═══ SOURCE RECORDS
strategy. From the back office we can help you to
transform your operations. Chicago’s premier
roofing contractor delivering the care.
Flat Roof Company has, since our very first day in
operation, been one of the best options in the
══════
═══ SOURCE RECORDS
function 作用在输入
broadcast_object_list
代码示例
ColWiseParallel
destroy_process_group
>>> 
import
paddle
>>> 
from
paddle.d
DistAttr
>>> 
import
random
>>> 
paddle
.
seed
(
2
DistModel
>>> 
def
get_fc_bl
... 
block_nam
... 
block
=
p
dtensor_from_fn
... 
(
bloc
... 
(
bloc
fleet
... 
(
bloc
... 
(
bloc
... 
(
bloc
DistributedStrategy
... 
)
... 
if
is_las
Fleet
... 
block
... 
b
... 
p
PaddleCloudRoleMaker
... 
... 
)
══════
= REQUIREMENT =
Retype the data word for word, starting with the line that contains "strategy. From the" and going on through the line that contains "operation, been one", both lines included.

= ANSWER SECTION =
strategy. From the back office we can help you to
transform your operations. Chicago’s premier
roofing contractor delivering the care.
Flat Roof Company has, since our very first day in
operation, been one of the best options in the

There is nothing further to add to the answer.